Sara Olofsson (), Ulf-G. Gerdtham (), Lars Hultkrantz () and Ulf Persson ()
Sara Olofsson: The Swedish Institute for Health Economics (IHE), Postal: Lund, Sweden
Ulf-G. Gerdtham: Department of Economics, Lund University, Postal: Department of Economics, School of Economics and Management, Lund University, Box 7082, S-220 07 Lund, Sweden
Lars Hultkrantz: Örebro University, School of Business, Postal: Örebro, Sweden
Ulf Persson: The Swedish Institute for Health Economics (IHE), Postal: Lund, Sweden
Abstract: For the assessment of value of new therapies in healthcare, Health Technology Assessment (HTA) agencies often review the cost per Quality-Adjusted Life-Years (QALY) gained. Some HTAs accept a higher cost per QALY gained when treatment is aimed at prolonging survival for patients with a short expected remaining lifetime, a so called End-Of-Life (EoL) premium.
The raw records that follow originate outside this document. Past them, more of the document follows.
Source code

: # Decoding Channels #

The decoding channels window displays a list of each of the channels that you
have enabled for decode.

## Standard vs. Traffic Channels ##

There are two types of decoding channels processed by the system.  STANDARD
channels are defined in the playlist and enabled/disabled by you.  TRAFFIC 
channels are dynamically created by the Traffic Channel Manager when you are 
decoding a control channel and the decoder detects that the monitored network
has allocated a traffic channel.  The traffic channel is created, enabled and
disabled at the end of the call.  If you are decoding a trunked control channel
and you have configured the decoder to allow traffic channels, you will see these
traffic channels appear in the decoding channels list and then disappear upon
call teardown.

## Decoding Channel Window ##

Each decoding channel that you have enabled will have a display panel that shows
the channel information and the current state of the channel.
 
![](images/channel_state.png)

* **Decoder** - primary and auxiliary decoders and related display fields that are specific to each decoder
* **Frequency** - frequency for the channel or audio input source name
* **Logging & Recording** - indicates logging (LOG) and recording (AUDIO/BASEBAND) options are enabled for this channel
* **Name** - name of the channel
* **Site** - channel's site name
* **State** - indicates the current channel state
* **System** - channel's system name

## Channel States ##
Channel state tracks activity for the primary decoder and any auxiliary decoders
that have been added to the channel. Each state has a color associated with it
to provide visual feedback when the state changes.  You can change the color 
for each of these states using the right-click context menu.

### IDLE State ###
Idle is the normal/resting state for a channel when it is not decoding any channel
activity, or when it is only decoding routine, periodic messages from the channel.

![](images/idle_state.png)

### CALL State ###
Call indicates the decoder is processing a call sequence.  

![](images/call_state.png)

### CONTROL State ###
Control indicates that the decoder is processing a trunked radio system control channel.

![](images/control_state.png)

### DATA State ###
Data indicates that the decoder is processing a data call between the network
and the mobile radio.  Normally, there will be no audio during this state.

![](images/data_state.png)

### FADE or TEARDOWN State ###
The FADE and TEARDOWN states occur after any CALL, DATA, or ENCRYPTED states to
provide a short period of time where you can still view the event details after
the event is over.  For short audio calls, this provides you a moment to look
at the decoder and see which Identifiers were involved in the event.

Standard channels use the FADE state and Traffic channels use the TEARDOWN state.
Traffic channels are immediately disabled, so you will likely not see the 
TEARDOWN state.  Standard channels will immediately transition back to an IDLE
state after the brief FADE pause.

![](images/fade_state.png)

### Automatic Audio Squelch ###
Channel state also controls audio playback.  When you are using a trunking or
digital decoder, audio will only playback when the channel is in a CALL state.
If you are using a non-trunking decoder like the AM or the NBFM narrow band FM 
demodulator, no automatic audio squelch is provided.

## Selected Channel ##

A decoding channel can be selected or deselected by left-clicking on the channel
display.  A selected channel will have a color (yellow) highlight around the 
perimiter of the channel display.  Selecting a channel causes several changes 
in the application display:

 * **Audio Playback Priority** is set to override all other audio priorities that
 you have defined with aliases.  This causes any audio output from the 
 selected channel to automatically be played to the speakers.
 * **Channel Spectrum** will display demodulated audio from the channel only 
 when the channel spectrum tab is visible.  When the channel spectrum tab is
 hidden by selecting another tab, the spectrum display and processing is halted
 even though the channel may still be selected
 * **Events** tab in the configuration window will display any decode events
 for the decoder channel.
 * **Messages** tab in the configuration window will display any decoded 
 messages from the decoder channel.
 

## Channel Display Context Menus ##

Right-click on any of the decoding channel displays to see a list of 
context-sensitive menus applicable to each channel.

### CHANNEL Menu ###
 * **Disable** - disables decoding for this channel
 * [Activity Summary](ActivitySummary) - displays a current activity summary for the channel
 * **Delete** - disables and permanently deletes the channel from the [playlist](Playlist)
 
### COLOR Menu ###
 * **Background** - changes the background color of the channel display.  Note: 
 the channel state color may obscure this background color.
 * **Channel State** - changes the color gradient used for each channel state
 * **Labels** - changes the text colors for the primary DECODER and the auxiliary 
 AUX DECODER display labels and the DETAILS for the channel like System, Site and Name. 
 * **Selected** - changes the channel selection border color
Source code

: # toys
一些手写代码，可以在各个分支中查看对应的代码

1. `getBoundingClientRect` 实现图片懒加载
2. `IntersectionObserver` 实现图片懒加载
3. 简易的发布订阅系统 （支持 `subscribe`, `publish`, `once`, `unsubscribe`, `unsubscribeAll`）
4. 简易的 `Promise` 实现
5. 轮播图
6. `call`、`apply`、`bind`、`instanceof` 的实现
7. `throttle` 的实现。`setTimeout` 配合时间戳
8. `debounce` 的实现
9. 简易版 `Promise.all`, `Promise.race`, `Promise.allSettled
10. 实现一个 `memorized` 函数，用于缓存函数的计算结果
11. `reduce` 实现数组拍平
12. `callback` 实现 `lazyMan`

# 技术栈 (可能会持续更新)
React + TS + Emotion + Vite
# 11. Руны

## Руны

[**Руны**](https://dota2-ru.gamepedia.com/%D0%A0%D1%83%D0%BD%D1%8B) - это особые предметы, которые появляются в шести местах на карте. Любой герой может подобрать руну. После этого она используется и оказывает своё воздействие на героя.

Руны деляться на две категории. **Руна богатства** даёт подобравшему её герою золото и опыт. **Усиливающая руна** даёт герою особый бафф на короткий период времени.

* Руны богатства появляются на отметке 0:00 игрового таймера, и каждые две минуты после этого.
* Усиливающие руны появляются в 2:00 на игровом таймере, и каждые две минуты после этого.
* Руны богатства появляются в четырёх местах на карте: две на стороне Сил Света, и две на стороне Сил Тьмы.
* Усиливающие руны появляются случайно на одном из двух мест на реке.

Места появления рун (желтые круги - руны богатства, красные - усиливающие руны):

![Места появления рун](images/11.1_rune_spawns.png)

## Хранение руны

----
The objective of this study is to elicit the existence and size of an EoL premium in cancer. Data was collected from 509 individuals in the Swedish general population 20-80 years old using a web-based questionnaire. Preferences were elicited using subjective risk estimation and the contingent valuation (CV) method. A split-sample design was applied to test for order bias. The value of a QALY at EoL in cancer was between €275,000 and €440,000, which is higher than the thresholds applied by HTAs. When expected remaining life expectancy was 6 months, the value of a QALY was 10-20 % higher compared to when remaining life expectancy was 24 months. Order of scenarios did not have a significant impact on the result and the result showed scale sensitivity. Thus this study supports an EoL premium in cancer when expected remaining lifetime is short.